November 30, 2023
Time to read

Tying it all together

Graham Davis
Managing Director
CATEGORIES
IT Services

In my close to 30 years in IT, and Quality Assurance in particular, I’ve seen and heard a lot of things.  Not quite attack ships off the shoulder of Orion or C-Beams glittering in the dark near the Tannhauser gate, but enough to take on many learnings and shape how I’m doing things now.

They say the most common cause of software failure is poor quality requirements and that’s true. Failure to concisely identify what’s required by a system both functionally and non-functionally, whether you are doing waterfall or agile or anything in between, leads to ambiguities which almost always result in failure.

We can’t blame everything on poor requirements though and just hope our Business Analysts ‘do better’. They are often a victim of the workplace processes and environment and must work with what they have.

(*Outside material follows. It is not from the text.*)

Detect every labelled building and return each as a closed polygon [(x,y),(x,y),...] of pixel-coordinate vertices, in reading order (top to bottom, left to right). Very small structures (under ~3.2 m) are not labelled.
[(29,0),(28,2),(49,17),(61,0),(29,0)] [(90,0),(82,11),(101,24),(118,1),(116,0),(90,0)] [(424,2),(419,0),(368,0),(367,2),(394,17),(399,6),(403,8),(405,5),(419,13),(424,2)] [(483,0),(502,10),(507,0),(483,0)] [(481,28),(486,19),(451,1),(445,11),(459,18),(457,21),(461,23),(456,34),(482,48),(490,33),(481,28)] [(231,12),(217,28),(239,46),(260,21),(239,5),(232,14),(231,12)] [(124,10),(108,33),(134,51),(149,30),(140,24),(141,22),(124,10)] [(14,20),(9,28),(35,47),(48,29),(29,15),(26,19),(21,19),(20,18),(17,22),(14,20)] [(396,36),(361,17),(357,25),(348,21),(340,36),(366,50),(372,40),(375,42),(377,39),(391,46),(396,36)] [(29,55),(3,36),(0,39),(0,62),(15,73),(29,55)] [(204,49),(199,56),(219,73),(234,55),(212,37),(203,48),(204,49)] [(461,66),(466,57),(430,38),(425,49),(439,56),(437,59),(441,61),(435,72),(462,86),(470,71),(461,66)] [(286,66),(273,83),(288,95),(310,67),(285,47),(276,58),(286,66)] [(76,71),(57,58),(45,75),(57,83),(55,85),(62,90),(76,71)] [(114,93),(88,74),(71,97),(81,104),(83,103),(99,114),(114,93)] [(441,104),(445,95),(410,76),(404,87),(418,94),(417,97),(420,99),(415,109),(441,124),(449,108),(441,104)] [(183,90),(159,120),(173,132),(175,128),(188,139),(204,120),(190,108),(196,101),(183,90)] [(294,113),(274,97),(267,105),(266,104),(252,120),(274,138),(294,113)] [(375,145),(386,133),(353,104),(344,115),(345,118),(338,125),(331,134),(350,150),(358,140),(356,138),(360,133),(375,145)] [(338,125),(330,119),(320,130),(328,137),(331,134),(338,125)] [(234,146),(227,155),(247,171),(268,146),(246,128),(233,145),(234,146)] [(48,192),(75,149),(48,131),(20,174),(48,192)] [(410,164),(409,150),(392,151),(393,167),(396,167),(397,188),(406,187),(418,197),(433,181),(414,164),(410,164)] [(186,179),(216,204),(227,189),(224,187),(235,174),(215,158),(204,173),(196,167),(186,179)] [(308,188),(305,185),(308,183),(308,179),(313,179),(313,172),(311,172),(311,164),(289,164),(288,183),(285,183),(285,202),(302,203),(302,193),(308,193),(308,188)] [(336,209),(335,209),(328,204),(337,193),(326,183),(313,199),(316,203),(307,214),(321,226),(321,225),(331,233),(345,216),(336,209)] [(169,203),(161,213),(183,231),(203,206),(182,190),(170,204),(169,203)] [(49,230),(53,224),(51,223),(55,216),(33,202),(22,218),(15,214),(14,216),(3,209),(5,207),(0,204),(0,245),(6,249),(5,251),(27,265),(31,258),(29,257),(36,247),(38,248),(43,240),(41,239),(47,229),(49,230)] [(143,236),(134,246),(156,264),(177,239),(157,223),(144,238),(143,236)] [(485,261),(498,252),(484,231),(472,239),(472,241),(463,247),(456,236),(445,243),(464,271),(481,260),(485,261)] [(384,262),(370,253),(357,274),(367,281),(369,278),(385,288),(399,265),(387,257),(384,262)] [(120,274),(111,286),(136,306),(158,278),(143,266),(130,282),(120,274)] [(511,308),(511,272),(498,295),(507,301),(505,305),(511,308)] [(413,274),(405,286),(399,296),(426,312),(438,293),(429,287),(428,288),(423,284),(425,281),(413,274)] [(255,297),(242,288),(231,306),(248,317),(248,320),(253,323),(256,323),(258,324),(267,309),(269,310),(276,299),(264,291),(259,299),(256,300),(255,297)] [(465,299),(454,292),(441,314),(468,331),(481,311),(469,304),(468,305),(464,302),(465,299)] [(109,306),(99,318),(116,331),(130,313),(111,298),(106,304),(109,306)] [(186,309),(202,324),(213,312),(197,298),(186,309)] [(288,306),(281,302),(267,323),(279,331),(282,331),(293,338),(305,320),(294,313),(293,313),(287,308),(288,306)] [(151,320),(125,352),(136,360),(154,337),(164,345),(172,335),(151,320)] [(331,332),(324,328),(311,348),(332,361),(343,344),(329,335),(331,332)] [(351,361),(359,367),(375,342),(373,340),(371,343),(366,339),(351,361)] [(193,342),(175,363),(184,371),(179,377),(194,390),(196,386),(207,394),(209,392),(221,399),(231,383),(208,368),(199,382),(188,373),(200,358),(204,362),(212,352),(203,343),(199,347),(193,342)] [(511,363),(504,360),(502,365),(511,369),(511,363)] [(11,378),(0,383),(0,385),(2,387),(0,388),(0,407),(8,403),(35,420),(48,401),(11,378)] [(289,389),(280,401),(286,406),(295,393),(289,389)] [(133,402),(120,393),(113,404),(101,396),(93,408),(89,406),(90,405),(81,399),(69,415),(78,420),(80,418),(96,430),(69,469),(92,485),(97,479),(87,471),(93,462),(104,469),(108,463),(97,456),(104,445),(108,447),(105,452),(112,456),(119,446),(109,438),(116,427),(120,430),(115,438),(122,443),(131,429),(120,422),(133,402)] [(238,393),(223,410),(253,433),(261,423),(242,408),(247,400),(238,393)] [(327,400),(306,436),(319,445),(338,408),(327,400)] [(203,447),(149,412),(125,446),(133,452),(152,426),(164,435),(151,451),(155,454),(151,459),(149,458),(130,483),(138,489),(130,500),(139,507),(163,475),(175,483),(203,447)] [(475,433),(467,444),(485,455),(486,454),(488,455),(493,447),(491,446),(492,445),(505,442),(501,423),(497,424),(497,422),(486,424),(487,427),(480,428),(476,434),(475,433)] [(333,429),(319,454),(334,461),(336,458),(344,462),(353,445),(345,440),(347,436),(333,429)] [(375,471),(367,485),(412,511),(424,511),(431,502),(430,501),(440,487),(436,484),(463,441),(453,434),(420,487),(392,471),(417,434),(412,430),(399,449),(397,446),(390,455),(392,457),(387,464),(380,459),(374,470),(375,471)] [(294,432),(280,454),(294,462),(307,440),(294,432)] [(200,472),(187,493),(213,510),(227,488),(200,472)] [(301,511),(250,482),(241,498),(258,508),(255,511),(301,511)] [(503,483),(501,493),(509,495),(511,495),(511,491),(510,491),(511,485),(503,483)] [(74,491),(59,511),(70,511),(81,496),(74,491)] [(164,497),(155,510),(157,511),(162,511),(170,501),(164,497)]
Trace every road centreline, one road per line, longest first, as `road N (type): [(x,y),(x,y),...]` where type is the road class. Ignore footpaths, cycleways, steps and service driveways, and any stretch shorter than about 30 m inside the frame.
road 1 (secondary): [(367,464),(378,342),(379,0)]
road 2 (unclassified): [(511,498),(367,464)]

Even if said requirements are unambiguous, correct, consistent, complete, testable, and feasible, it does not mean that you’ll end up with a fully working system. Other very common causes of failure include anything to do with data, environments, manual processes, development errors, hardware, middleware, user error and, as we appear to be seeing with the new Rozelle Interchange in Sydney, a fundamental misunderstanding of the opportunity or problem statement and the assumptions that go with them.

I’ve seen testing in production resulting in an executive losing valuable insurance cover. I’ve seen release management reinstall a past version of code into test leading to the loss of weeks of effort. I’ve seen requirements signed off by management clearly not having read them and I’ve seen processes so lax that an untested fix could be pushed into production preventing system access globally for twelve hours.

All being equal, good quality practices and processes will usually prevent or detect the most critical issues, but to reduce risk efficiently, systematically, and effectively a holistic approach is required across everything.

ITIL 4 is much more than service desk optimisation. It covers General Management, Service Management and Technical Management Practices. Ranging from how you do continual improvement, knowledge management, project management though to change control, incident management, release management and on to deployment, infrastructure and platform management and software development. Getting these practices right will make a huge difference in how your organisation operates and the culture within which it builds or acquires software.

Quality Assurance and testing processes are paramount in delivering software that is fit for purpose. Make sure your processes are aligned with methodology, you understand the objective of each stage of testing, what you are doing is measurable and of course, tied back to requirements so your results are both meaningful and objective rather than creating false confidence based on numbers of test cases executed.

How reliant is your company on its data? Sales, inventory, billing, financial, customer, supplier, tax, regulatory? Is there a proper data strategy in place? Is there a single source of truth? Is it secure? How do you access, store, and retrieve it? Are you, or would you know if you were in breach of GDPR or the Australian Privacy Act of 1988? How do you use it? Could you use it better? How much does it cost you and could you be more efficient?

Finally, how safe are you? Are you sure no one, accidentally or maliciously can’t come in and jeopardise all your hard work? Most organisational security threats are not technology related so you can have the best tech in the world but if your employees are clicking on the wrong links or answering questions on social media about their first pet name it may all be for nothing.

So, you must look at all the links in your chain, not just a few. Get your IT practices in order and do everything the best way you can. Implement best practice quality assurance and don’t let vendors dictate acceptance criteria. Invest in and understand your data both quantitatively and qualitatively, it’s much more of an asset than you might think. Know your security threats and don’t think the solution is all tech or penetration testing.

Remember the big picture, take a step back and if something doesn’t look right, it probably isn’t. And if you have read this far, I promise my next blog will not feature my photo; real, manipulated or otherwise!